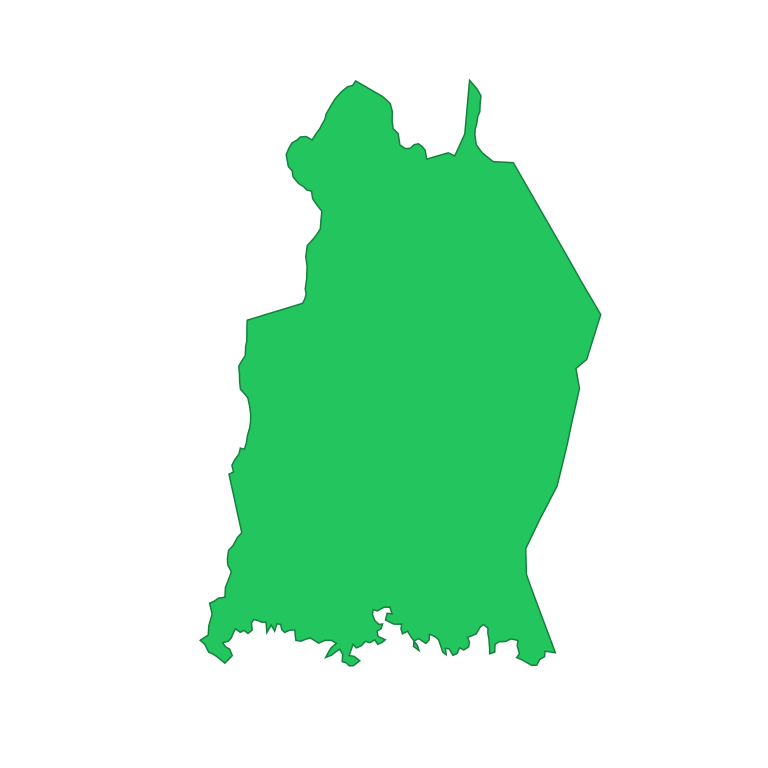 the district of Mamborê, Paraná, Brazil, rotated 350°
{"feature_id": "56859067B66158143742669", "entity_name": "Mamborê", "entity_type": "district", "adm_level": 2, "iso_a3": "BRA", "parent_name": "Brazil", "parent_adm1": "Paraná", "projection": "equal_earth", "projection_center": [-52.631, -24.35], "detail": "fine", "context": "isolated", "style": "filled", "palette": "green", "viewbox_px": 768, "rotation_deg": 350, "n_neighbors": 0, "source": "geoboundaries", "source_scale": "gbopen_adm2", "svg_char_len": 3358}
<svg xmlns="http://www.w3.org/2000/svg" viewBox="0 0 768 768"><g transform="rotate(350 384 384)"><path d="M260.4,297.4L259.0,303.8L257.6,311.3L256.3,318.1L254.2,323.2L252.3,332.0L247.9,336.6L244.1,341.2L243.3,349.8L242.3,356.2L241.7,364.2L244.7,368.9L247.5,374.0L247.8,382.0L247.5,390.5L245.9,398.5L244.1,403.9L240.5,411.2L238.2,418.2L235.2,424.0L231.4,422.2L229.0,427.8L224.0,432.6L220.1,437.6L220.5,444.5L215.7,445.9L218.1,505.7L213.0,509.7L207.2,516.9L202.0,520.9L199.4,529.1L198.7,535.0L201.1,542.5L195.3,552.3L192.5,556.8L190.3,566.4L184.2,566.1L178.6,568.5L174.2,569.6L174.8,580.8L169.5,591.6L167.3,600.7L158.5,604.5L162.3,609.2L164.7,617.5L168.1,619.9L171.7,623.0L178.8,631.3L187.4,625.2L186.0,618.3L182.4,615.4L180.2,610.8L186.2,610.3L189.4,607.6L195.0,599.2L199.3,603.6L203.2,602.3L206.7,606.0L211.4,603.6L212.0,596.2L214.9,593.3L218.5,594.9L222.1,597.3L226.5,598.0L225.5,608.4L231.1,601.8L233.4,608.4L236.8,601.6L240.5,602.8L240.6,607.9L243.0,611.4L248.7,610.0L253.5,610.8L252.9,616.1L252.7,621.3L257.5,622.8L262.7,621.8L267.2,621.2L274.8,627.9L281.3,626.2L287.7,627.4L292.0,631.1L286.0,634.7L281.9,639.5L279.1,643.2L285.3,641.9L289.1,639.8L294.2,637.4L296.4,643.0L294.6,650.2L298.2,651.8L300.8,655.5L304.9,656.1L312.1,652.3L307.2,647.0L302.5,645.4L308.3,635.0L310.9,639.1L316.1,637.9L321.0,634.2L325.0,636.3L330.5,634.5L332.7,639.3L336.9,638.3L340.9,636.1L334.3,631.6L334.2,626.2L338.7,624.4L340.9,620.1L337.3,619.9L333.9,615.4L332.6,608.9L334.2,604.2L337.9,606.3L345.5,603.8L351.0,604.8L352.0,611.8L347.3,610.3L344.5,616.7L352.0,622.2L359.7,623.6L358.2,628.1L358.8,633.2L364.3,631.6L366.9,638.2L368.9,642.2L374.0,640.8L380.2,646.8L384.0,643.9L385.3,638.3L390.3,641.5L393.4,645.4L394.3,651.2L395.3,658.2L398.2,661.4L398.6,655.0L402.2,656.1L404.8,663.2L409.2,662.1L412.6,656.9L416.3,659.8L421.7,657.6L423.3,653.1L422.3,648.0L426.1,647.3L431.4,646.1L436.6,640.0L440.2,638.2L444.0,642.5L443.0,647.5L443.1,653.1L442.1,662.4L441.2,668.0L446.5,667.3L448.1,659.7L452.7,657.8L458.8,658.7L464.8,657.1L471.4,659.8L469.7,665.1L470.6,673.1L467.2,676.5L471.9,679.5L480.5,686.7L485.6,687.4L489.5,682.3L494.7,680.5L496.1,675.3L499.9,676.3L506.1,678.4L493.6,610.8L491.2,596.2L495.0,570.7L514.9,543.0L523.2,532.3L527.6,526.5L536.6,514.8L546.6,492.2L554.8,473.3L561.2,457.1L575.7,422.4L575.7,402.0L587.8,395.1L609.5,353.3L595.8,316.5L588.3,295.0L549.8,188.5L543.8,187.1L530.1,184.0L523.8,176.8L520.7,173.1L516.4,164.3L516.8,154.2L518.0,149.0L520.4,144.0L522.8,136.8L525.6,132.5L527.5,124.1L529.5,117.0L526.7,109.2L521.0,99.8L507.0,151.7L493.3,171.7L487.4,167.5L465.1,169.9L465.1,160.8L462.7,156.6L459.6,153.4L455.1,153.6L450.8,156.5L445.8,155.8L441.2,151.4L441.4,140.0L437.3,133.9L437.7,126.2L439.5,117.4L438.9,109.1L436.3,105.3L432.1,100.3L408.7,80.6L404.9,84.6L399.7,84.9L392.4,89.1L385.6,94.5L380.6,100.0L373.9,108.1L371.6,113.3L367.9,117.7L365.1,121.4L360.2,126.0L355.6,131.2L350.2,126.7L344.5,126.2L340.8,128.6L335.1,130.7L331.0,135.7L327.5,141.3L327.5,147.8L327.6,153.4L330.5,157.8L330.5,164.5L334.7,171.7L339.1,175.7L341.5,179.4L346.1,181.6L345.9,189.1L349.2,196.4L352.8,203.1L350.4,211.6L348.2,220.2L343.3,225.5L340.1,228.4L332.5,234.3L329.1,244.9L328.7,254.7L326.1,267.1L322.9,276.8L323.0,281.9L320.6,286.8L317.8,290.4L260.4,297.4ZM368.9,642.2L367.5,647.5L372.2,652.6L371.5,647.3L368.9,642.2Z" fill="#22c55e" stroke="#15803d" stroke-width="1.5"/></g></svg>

==

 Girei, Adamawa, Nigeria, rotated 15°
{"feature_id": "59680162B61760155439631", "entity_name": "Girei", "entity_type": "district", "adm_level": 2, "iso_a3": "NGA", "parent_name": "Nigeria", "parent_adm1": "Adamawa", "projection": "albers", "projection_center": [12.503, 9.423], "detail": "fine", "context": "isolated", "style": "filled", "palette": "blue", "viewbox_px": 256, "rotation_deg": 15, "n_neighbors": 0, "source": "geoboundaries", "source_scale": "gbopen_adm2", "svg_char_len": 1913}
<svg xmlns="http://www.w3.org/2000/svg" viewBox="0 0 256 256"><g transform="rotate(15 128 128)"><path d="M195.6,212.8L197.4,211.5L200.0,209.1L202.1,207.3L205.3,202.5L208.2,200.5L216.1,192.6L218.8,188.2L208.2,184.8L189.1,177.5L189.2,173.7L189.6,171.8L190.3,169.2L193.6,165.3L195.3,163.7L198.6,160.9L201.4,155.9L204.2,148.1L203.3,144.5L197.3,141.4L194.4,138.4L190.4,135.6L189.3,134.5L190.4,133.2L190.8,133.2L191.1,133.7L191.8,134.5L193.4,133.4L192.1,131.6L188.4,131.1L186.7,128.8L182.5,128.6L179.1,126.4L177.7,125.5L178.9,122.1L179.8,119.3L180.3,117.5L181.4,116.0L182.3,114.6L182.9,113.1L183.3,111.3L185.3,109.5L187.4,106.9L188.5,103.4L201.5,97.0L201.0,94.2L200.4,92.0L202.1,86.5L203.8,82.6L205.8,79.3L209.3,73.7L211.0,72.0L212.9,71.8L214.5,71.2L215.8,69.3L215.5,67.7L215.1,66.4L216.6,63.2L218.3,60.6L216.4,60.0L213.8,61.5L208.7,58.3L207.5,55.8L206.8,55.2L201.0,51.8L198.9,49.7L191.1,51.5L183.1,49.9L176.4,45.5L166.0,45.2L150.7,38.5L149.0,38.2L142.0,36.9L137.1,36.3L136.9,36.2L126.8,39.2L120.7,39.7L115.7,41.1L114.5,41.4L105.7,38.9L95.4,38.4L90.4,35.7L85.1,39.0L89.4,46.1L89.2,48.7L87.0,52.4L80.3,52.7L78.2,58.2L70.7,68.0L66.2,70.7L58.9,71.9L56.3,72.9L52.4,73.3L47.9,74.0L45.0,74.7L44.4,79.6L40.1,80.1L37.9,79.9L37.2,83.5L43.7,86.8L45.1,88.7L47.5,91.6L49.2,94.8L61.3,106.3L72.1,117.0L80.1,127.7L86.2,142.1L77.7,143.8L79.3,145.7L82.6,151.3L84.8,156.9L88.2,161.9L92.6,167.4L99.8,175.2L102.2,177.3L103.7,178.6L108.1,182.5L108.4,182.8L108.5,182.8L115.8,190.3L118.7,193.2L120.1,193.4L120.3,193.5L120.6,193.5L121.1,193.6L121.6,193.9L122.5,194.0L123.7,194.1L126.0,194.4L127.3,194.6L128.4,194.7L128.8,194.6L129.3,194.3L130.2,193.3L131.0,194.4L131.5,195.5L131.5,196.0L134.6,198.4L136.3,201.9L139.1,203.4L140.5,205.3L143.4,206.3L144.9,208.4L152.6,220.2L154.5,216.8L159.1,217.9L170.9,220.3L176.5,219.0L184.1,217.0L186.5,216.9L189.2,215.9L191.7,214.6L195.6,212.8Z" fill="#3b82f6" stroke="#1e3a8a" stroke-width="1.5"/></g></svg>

**Objective**:
How many lines in the items above contain the word "Girei"? Reply with the number alone.

**Written solution**:
2